[Opening Task data section]

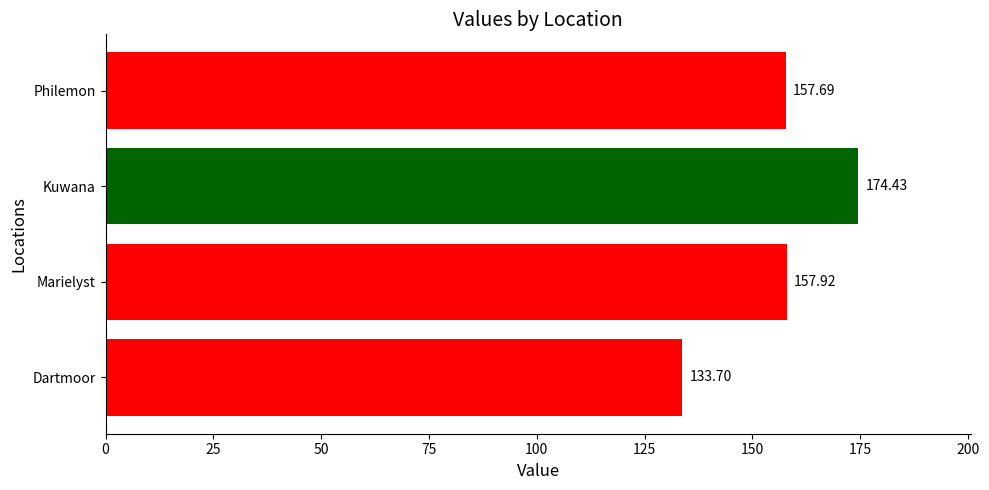

List the labels in order of value, smallest first.

Dartmoor, Philemon, Marielyst, Kuwana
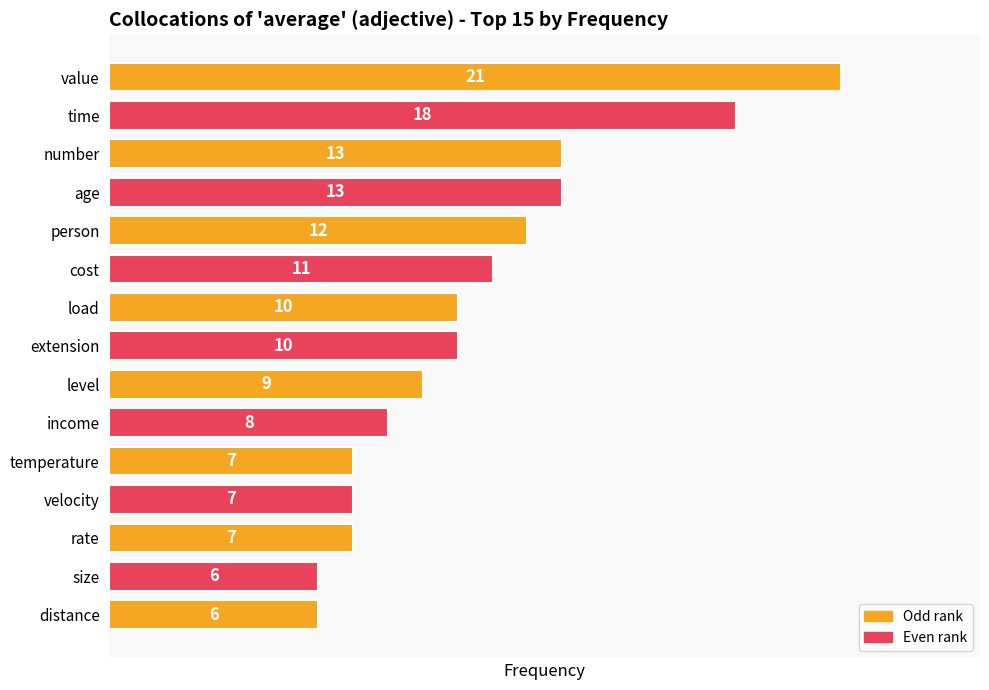

Count the number of categories in the chart.

15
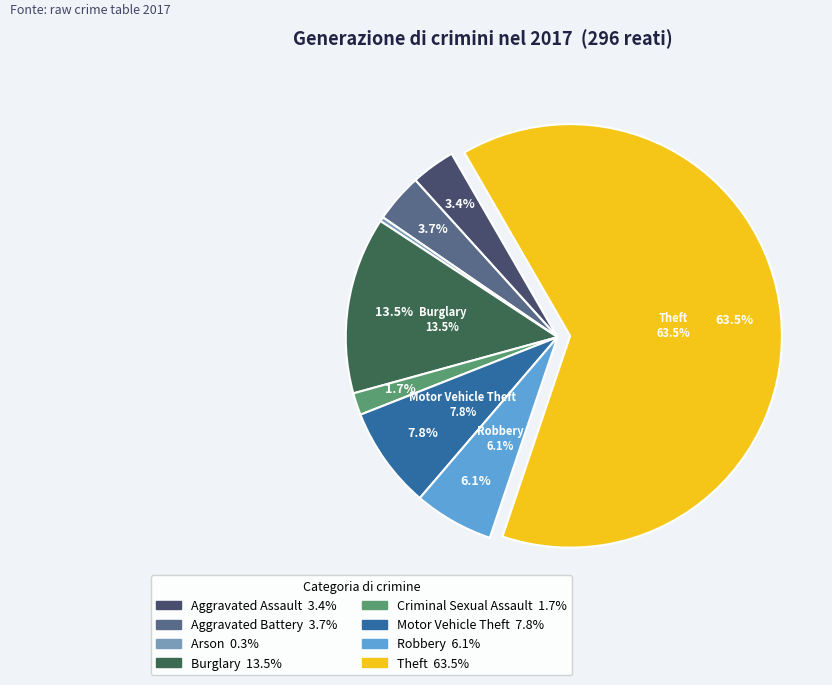

What is the largest slice in the pie chart?

Theft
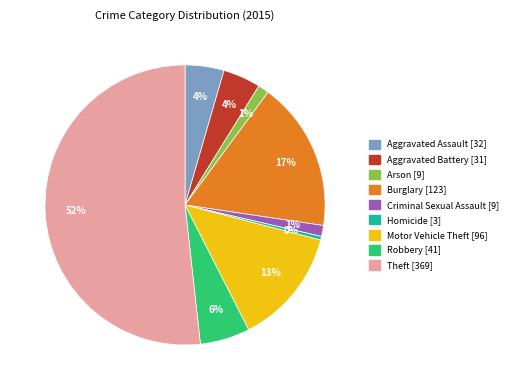

How many slices are in this pie chart?

9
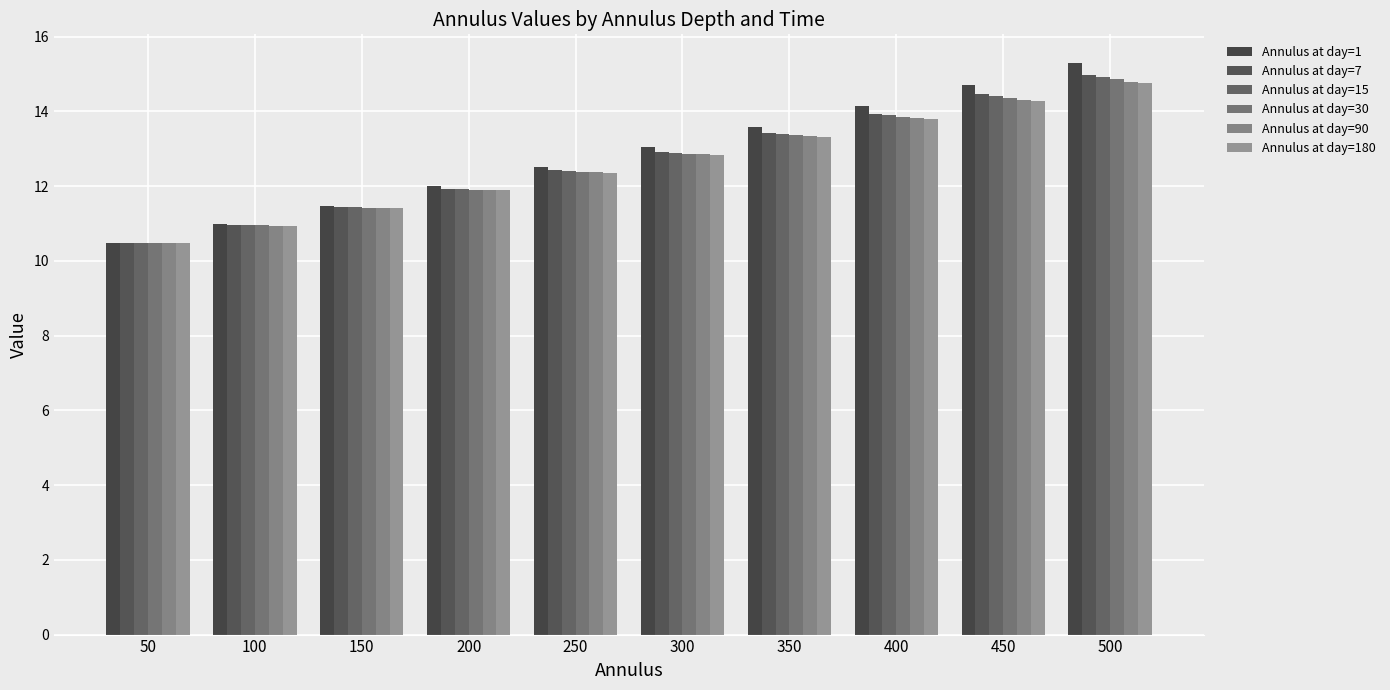

At which label does Annulus at day=7 first exceed 12?

250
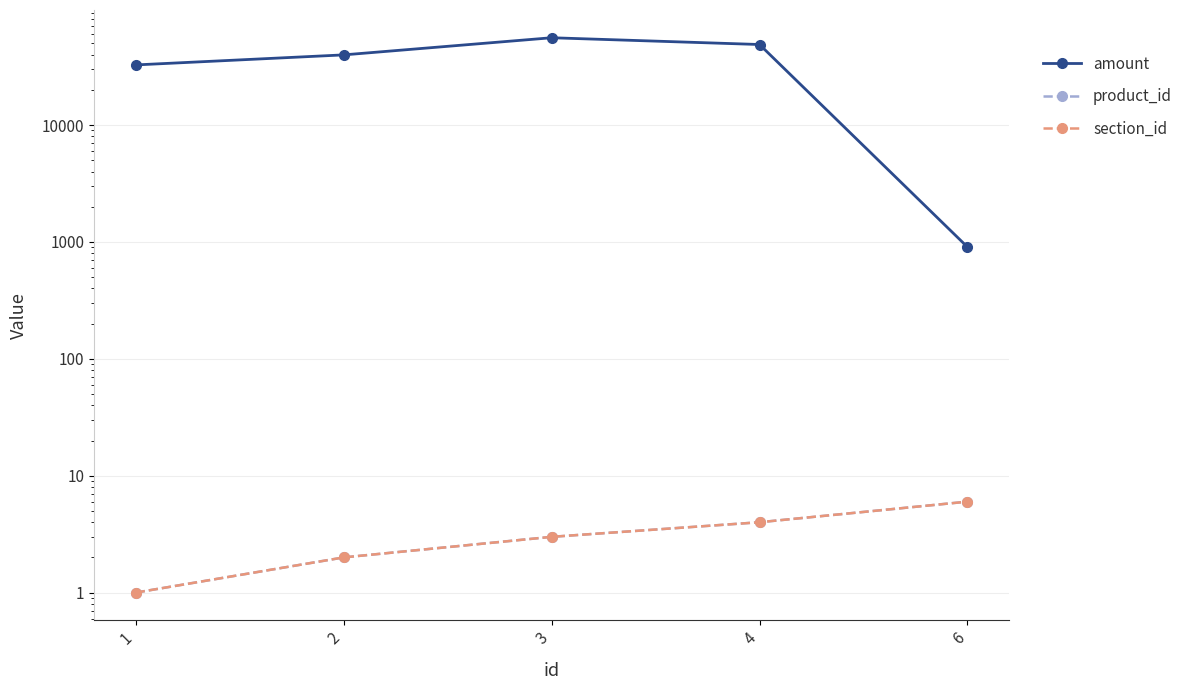

What is the difference between the amount values at 6 and 3?

54874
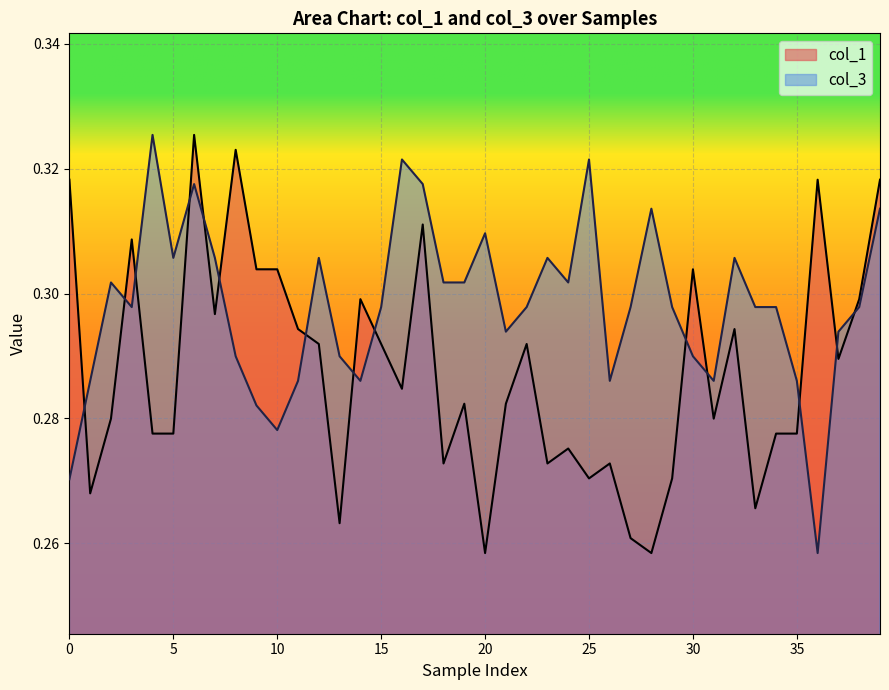

What is the difference between the second highest and second lowest values in the col_3 series?

0.1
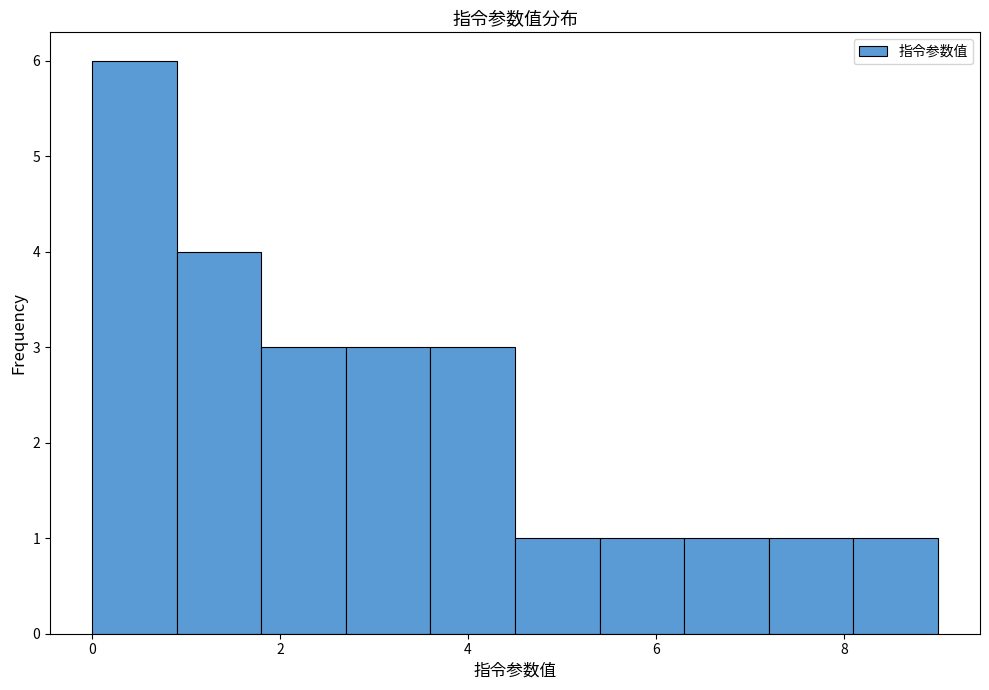

Reading left to right, transcribe this chart: for each bar, give the range it covers on the x-axis and its height. Neither the bar edges nor the heights are printed on the chart, so give them approximately, as read against the axes.

0.0 to 0.9: 6
0.9 to 1.8: 4
1.8 to 2.7: 3
2.7 to 3.6: 3
3.6 to 4.5: 3
4.5 to 5.4: 1
5.4 to 6.3: 1
6.3 to 7.2: 1
7.2 to 8.1: 1
8.1 to 9.0: 1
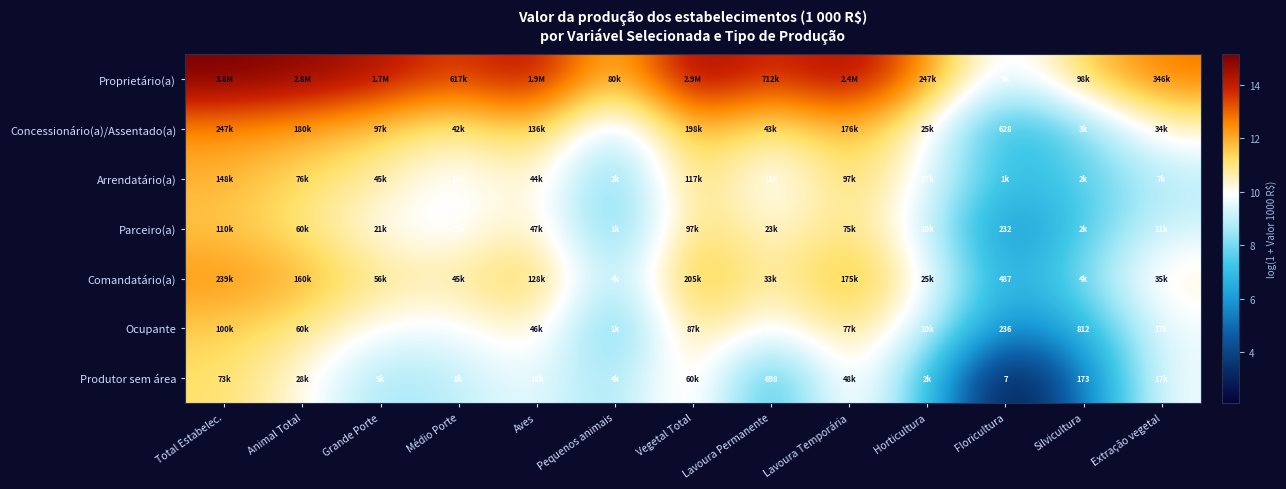

What is the minimum value shown in the chart?

2.1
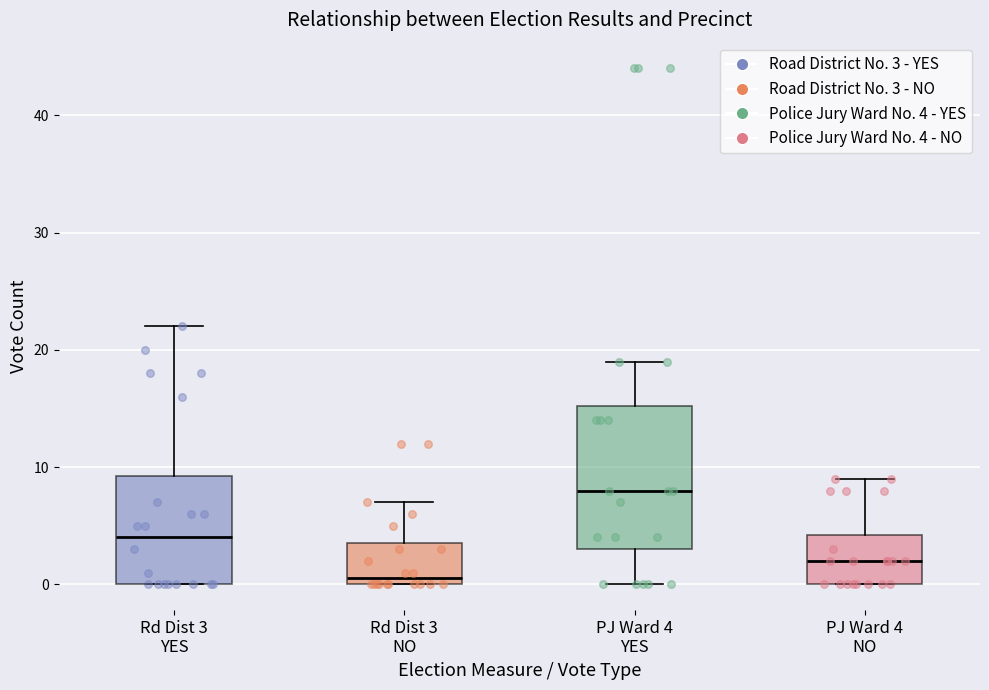

Which box has the lowest median line?

Rd Dist 3 NO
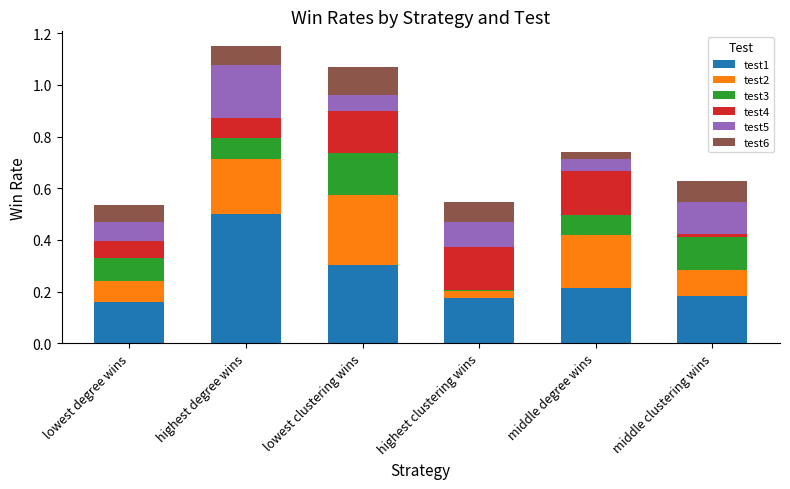

Does the chart contain stacked bars?

Yes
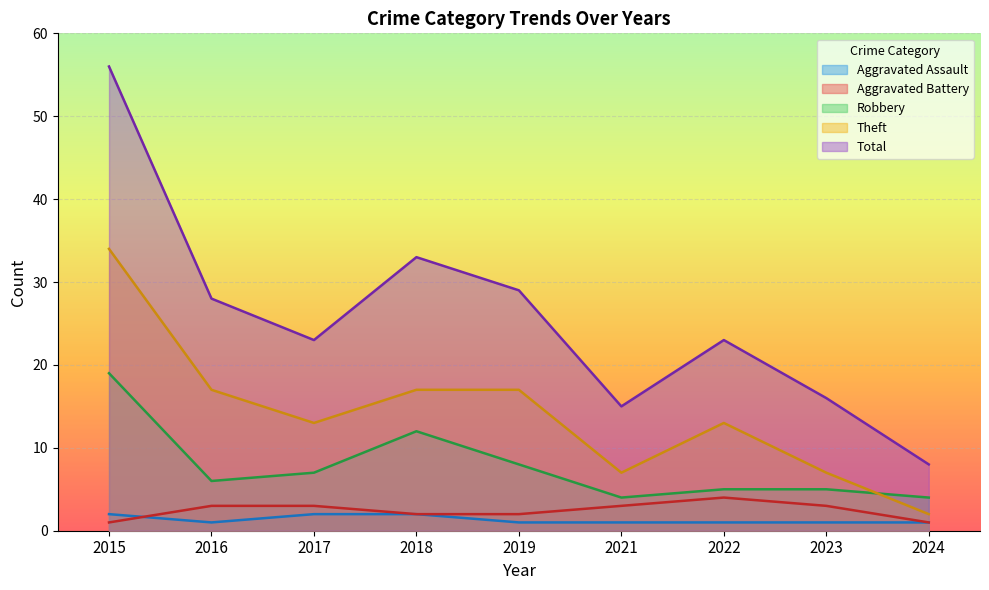

What is the sum of all Total values?

231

[Closing Task data section]

Goal of the exercise: Write out word for word everything in the records from the line containing "Does the chart contain stacked bars?" down to the end of the records, with both ends included. Leave the pictures out.

Written answer:
Does the chart contain stacked bars?

Yes

What is the sum of all Total values?

231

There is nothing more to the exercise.